- ムルソーの説明

2014/10/11/Sat.ムルソーの説明

能動的に生きるとは、自らの行為の説明を試みることであると書いた。

説明とは何か。科学において、自らの行為の説明(論文の記載)は誰もが諒解できるものでなければならない。しかしこれは極端な例であり、我々は我々が生きる上で多かれ少なかれ独自の説明を試みる。

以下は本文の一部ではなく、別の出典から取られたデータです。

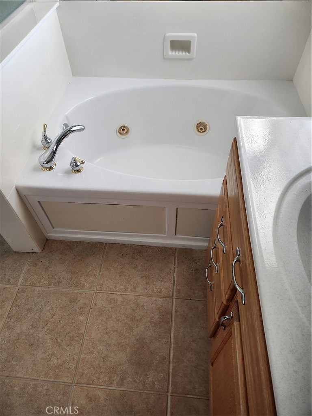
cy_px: 208
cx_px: 156
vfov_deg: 73.9
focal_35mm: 23
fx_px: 276
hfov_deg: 58.9
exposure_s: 1/120
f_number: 1.8
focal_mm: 5.4
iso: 500
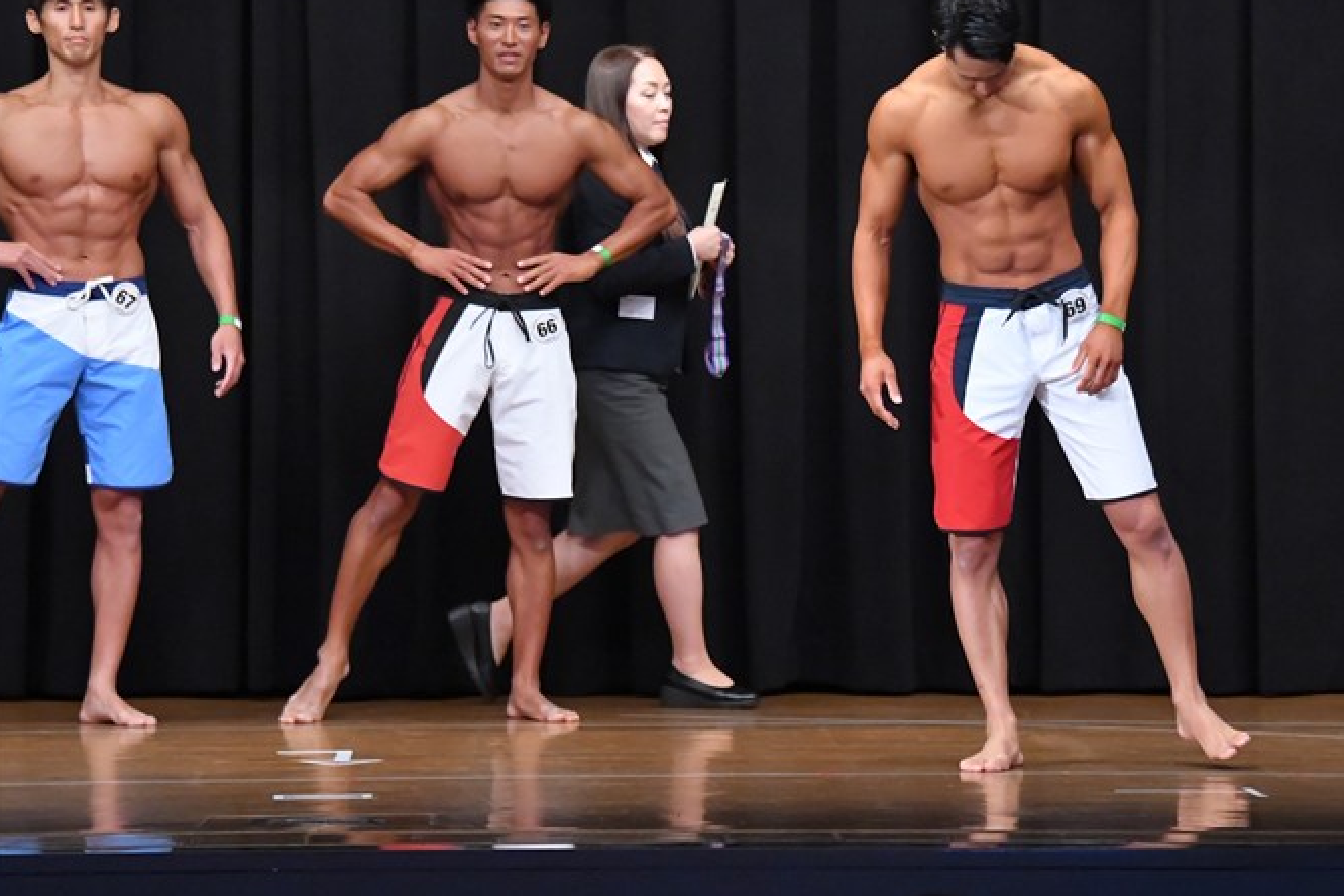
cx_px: 772
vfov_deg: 5.8
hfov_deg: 8.8
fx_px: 8773
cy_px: 402
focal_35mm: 235
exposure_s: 1/400
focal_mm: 135
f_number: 5.6
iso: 8000
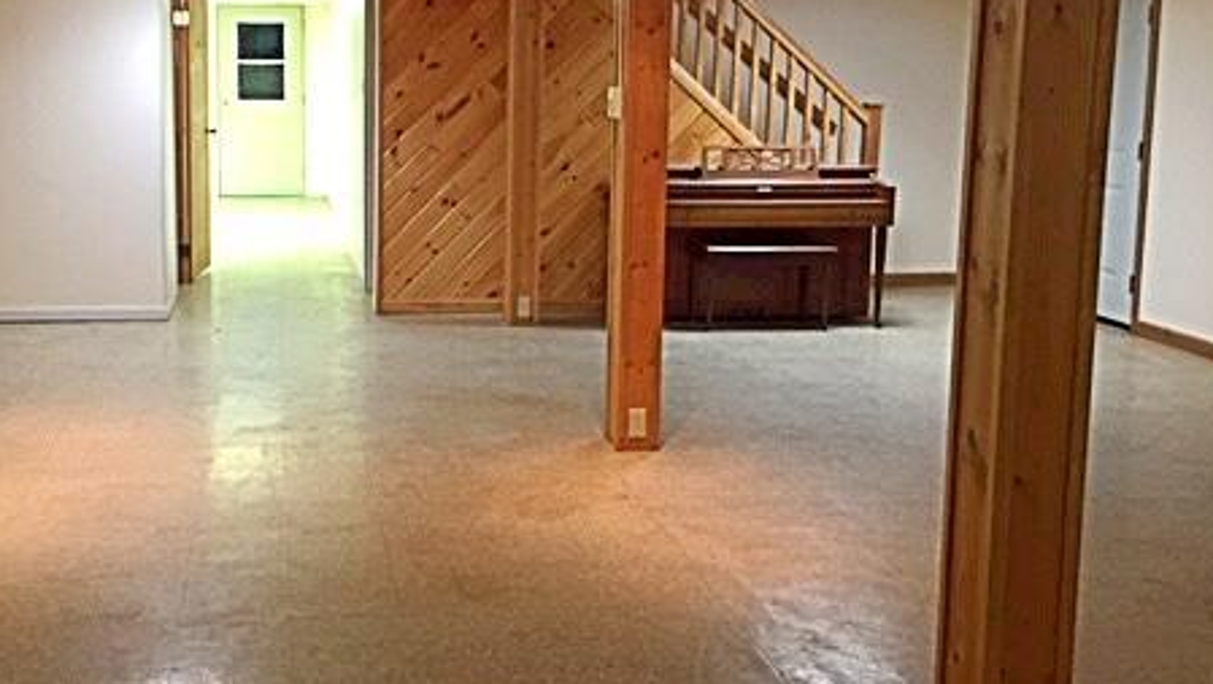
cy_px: 278
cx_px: 427
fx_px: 1448
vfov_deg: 26.5
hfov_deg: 44.9
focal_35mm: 45
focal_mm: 4.15
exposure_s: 1/15
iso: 64
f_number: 2.2
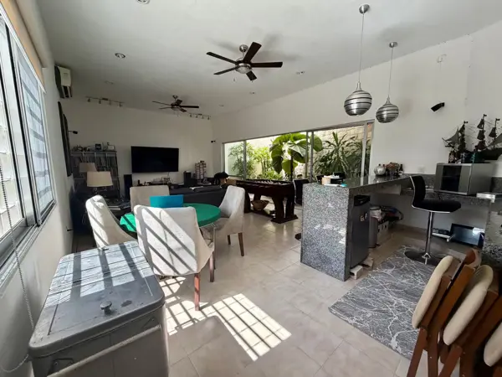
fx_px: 203
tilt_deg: -8.0
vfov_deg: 85.7
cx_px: 251
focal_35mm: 14
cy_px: 188
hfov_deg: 102.1
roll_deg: +1.3
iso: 50
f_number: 2.2
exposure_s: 1/145
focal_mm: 2.22
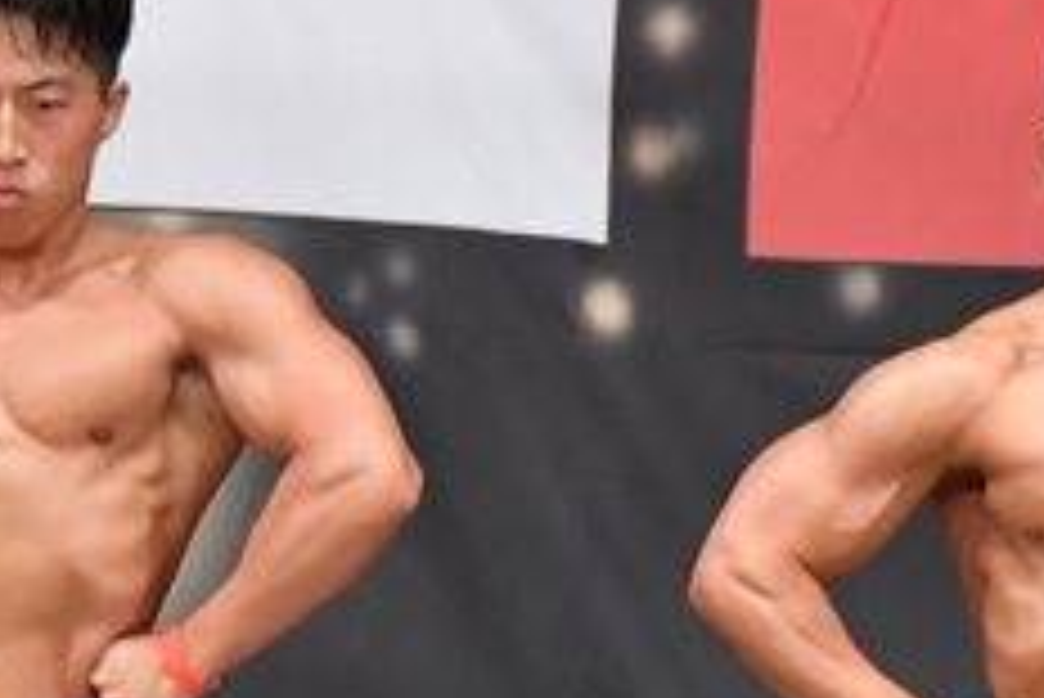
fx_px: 21792
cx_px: 506
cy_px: 874
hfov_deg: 2.7
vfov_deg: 1.8
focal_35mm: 751
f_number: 5.6
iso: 6400
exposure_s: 1/400
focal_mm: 150
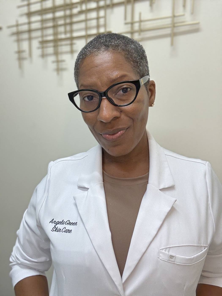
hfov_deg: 46.8
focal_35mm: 30
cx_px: 111
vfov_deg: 60.0
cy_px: 148
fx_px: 257
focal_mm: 2.69
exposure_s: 1/76
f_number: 1.9
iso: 80
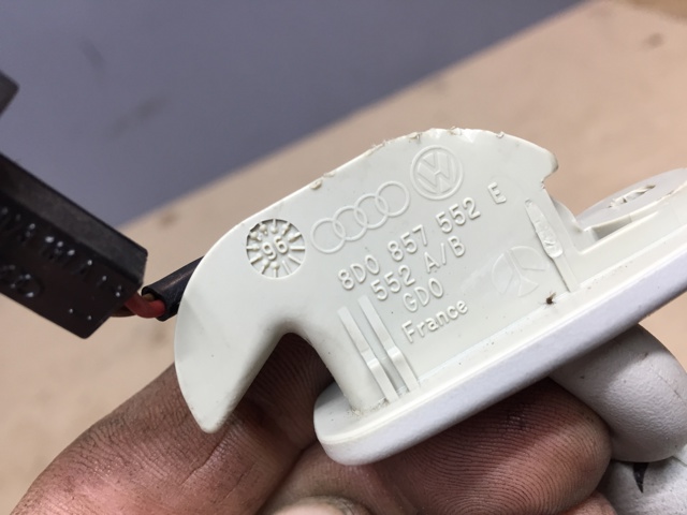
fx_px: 576
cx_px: 344
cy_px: 258
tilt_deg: -33.8
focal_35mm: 29
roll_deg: +24.7
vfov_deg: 48.2
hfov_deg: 61.7
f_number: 2.2
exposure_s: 1/33
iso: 50
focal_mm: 4.15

イチローは彼独自の打撃理論を構築していると考えられるが、その説明が万人に適用できるかといえばはなはだ疑問である。彼の説明は彼の肉体と直結しており、松井秀喜に有効であるとは思えない。もっというと、私がイチローの理論を学んだところでほとんど何の意味もないだろう。だが、彼の説明が普遍性を持たないからといって無用とはいえない。イチローの説明は彼が安打を量産するため——、ひいては彼が彼として生きるために必要なのであり、その価値は疑うべくもない。

説明の独自性とその価値を考えると、カミュの『異邦人』が想起される。主人公ムルソーは裁判において、自らが犯した殺人の動機を「太陽が眩しかったから」と「説明」する。

『異邦人』が不条理小説とされるのは、ムルソーの説明が読者に対して不条理(独自性の極限)だからである。我々は彼の価値観を受容できないため、彼の説明が持つ彼にとっての価値も理解できない。これは、ムルソーが能動的に生きることの否定へと繋がる。その意味で彼が処刑されるのは必然といえよう。